(PROMPT): Find every line in the items that contains the word "Integrum", where uppercase and lowercase must match, and copy each of those lines.

*** Opening of RECORDS ***

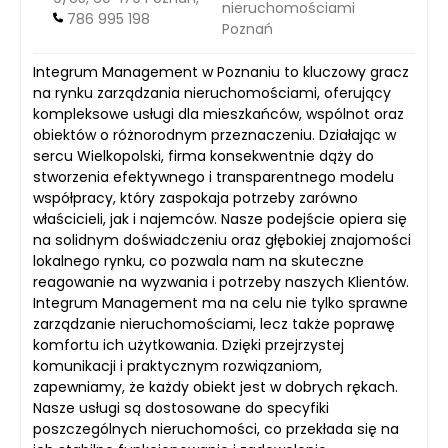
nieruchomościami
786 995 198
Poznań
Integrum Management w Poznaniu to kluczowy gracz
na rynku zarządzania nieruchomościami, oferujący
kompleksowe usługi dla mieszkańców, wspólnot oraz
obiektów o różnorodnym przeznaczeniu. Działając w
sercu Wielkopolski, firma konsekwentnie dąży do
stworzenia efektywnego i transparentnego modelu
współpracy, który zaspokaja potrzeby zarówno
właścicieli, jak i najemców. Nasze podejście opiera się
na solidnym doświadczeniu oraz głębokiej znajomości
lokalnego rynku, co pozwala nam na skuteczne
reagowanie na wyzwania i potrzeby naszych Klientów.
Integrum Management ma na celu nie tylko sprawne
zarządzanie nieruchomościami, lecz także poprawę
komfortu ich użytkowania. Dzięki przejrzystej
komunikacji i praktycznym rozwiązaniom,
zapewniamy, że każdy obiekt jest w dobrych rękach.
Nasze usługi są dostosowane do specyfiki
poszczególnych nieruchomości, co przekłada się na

*** Close of RECORDS ***

(TASK ANSWER):
Integrum Management w Poznaniu to kluczowy gracz
Integrum Management ma na celu nie tylko sprawne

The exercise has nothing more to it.